Collecting as much data as possible is important. But you don’t want just any data. The real competitive advantage lies in having high-quality proprietary data. Think about it this way, what does it take to build an AI system? It takes 1) data, which is the input that goes into the 2) AI models which are analogous to machines and lastly it requires energy to run these models i.e. 3) compute. Today, most AI models have become standardized and are widely available. And on the other hand, the cost of compute is rapidly trending to zero. Hence AI models and compute have become a commodity. The only thing that remains is data. But even data is widely available on the internet. Thus, a company can only have a true competitive advantage when it has access to high-quality proprietary data.

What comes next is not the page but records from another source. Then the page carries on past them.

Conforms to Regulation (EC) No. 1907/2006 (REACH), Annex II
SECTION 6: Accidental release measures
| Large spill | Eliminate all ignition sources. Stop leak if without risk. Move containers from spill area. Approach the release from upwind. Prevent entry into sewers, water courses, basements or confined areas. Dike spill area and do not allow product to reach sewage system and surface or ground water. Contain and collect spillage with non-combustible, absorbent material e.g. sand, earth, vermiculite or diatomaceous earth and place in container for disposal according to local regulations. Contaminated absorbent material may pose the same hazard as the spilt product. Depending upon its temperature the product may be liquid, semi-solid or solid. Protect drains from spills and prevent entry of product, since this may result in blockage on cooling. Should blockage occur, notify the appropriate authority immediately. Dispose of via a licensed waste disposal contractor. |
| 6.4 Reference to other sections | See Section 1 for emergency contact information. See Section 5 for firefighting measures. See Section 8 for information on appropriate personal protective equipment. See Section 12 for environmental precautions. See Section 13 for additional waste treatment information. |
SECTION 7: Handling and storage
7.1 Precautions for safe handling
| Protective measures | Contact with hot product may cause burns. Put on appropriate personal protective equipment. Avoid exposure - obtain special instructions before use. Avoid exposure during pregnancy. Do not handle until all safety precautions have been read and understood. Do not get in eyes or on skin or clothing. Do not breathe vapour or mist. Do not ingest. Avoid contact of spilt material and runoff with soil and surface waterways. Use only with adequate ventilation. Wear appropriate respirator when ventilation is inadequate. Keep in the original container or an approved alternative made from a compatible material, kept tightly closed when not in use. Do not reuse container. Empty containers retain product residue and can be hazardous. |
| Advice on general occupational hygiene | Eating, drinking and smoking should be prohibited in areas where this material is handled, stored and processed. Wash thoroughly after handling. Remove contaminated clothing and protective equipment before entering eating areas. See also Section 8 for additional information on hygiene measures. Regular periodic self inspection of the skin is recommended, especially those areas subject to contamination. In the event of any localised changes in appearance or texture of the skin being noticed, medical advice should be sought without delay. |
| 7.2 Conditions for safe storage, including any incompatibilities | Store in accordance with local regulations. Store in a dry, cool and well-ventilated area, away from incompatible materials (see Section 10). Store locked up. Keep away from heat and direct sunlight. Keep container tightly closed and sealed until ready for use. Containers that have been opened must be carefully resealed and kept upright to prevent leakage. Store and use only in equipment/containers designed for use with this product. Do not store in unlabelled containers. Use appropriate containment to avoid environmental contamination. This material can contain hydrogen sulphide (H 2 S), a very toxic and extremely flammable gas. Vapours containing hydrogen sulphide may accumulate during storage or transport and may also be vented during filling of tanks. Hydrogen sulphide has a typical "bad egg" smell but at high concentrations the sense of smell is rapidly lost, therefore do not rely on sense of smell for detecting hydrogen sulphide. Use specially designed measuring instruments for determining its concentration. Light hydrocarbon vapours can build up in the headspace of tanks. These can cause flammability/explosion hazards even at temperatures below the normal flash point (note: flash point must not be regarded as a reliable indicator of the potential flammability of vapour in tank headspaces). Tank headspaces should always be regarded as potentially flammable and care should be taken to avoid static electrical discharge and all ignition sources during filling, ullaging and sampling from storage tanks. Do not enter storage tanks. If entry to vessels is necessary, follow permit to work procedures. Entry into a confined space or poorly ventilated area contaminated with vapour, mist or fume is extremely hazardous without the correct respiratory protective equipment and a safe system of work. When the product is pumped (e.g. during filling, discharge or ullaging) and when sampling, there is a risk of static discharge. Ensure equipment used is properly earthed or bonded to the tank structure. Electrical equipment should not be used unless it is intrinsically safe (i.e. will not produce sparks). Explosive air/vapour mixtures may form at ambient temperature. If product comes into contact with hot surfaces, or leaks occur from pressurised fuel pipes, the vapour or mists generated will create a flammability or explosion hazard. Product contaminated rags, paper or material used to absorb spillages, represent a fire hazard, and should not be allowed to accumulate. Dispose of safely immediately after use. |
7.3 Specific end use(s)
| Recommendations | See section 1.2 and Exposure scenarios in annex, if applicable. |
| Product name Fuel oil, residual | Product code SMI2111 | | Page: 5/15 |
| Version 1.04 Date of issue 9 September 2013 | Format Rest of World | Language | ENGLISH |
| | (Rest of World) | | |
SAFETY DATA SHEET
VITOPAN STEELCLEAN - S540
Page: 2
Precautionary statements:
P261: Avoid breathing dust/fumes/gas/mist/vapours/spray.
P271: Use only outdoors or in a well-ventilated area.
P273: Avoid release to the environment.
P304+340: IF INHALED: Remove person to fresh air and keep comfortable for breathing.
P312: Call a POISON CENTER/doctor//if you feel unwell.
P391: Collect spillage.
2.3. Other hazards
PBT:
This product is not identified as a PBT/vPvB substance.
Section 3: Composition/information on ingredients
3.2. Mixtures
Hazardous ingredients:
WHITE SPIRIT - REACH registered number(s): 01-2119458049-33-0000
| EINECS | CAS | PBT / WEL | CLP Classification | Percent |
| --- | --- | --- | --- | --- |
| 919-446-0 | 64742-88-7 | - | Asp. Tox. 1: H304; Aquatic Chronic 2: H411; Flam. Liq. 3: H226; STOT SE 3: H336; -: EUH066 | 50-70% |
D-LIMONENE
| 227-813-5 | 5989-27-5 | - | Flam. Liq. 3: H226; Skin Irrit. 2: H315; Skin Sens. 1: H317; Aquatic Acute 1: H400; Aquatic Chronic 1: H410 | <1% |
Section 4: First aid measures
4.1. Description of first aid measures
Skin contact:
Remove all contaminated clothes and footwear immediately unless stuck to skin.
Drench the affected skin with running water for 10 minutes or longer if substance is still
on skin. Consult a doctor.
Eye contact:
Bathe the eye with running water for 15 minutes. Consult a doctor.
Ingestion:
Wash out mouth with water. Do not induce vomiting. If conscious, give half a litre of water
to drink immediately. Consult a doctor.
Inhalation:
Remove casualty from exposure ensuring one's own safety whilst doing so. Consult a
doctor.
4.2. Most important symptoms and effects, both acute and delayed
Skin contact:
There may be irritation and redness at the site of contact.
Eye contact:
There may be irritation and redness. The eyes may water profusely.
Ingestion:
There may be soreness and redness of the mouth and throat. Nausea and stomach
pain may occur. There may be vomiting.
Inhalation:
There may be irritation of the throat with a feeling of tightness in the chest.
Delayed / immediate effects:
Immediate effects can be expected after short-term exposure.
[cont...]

There are two fundamentally important questions to ask while evaluating this data:

One, how difficult it is to acquire the data? Or in other words, what is the cost to acquire the data? The more difficult it is to acquire the data, the better. E.g.: To build a self-driving system, you need cars on road that collect data in real time and feed it back to the system. This is what Tesla is doing. It has about 400K cars on road today in its full-self driving beta program. This gives Tesla a real competitive advantage as it is difficult to acquire this data when you compare it with something like an image generation system like DALL E. There are billions of images available on the internet. All you need to do is just scrap it.

Another way to build a competitive advantage is to have exclusive partnerships with research centers, organizations, companies etc. Recently, Chamath Palihapitiya gave an interview where he had this interesting analogy. He compared these large language models like GPT to refrigeration. He said “People that invented refrigeration, made some money. But most of the money was made by Coca-Cola who used refrigeration to build an empire. And so similarly, companies building these large models will make some money, but the Coca-Cola is yet to be built.” What he meant by this is that right now there are lot of companies crawling the open web to scrap the data. Once that is widely available like refrigeration, we will see companies and startups coming up with proprietary data building on top of it. This will lead to whole series of M&A activity where companies will acquire other companies just to get access to proprietary data.

The other question to ask is how much data is needed until you start to reach a point of diminishing returns? Or to put it simply, how many edge cases are there? The more the better. This is because once you have proprietary data, you want to ask how difficult of a problem are we solving. The more difficult the problem is, the more competitive advantage the company has. E.g.: building a simple AI system that identifies whether a picture is of a dog or not has very few edge cases. With relatively small dataset, a system can very quickly be able to perform the task with good enough accuracy. But to build a self-driving system, there are just too many edge cases. So, you have a very long road until you start to reach a point of diminishing returns thereby giving you a strong enough competitive advantage.

Building a data engine

What does high-quality data mean? Let’s say you have access to a proprietary data source. What comes from that pipeline is not high-quality data. It’s just data. Now a process or an engine is needed that refines this incoming data continuously and feeds back into system to learn. In the end whoever can spin this engine the fastest wins. Andrej Karpathy, former head of Tesla AI and co-founder of OpenAI explains this in this tweet

To conclude,

Just like the internet created winner-takes-all or winner-takes-most markets, when it comes to AI, this only gets amplified. Having access to proprietary data with a fast enough data engine is the only and the best way an AI company can truly differentiate itself and build a lasting business.